### Aim of the task
Filter the entries below and copy out every line that contains the string "Brasileirão". Treat uppercase and lowercase letters as different.

== Records to process ==

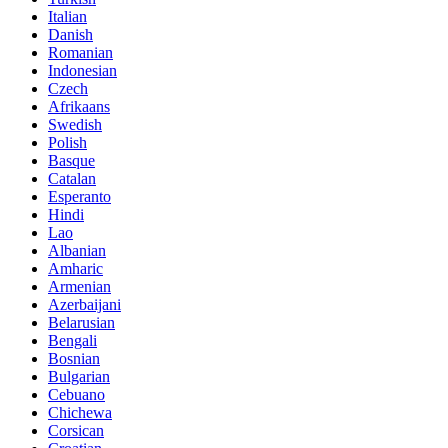
Italian
Danish
Romanian
Indonesian
Czech
Afrikaans
Swedish
Polish
Basque
Catalan
Esperanto
Hindi
Lao
Albanian
Amharic
Armenian
Azerbaijani
Belarusian
Bengali
Bosnian
Bulgarian
Cebuano
Chichewa
Corsican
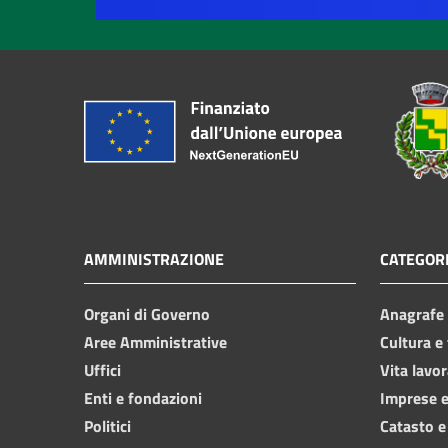
AMMINISTRAZIONE
CATEGORI
Organi di Governo
Anagrafe e
Aree Amministrative
Cultura e
Uffici
Vita lavor
Enti e fondazioni
Imprese 
Politici
Catasto e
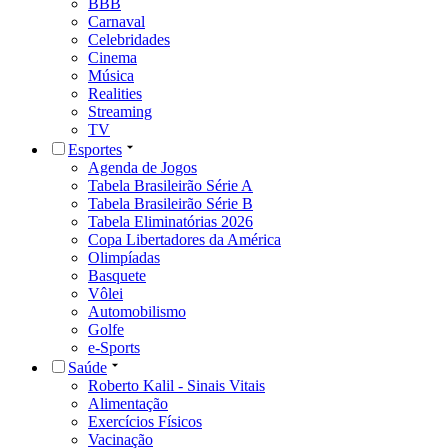
BBB
Carnaval
Celebridades
Cinema
Música
Realities
Streaming
TV
Esportes
Agenda de Jogos
Tabela Brasileirão Série A
Tabela Brasileirão Série B
Tabela Eliminatórias 2026
Copa Libertadores da América
Olimpíadas
Basquete
Vôlei
Automobilismo
Golfe
e-Sports
Saúde
Roberto Kalil - Sinais Vitais
Alimentação
Exercícios Físicos
Vacinação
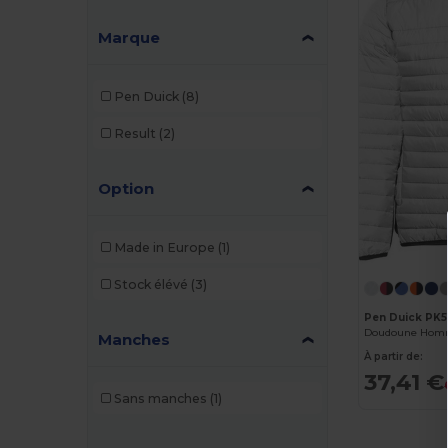
Marque
Pen Duick
(8)
Result
(2)
Option
Made in Europe
(1)
Stock élévé
(3)
Pen Duick PK5
Doudoune Homm
Manches
À partir de:
37,41 €
Sans manches
(1)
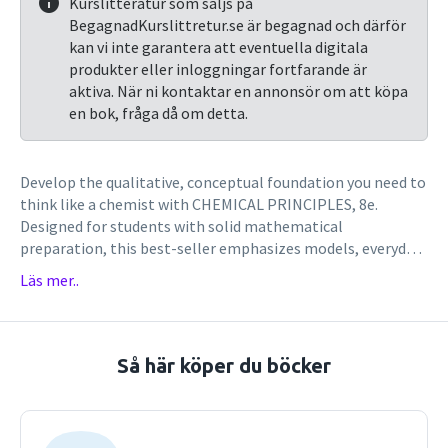
Kurslitteratur som säljs på
BegagnadKurslittretur.se är begagnad och därför
kan vi inte garantera att eventuella digitala
produkter eller inloggningar fortfarande är
aktiva. När ni kontaktar en annonsör om att köpa
en bok, fråga då om detta.
Develop the qualitative, conceptual foundation you need to
think like a chemist with CHEMICAL PRINCIPLES, 8e.
Designed for students with solid mathematical
preparation, this best-seller emphasizes models, everyday
applications of chemistry, and a thoughtful, step-by-step
Läs mer..
problem-solving approach.
Så här köper du böcker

===

### Expected answer
Tabela Brasileirão Série A
Tabela Brasileirão Série B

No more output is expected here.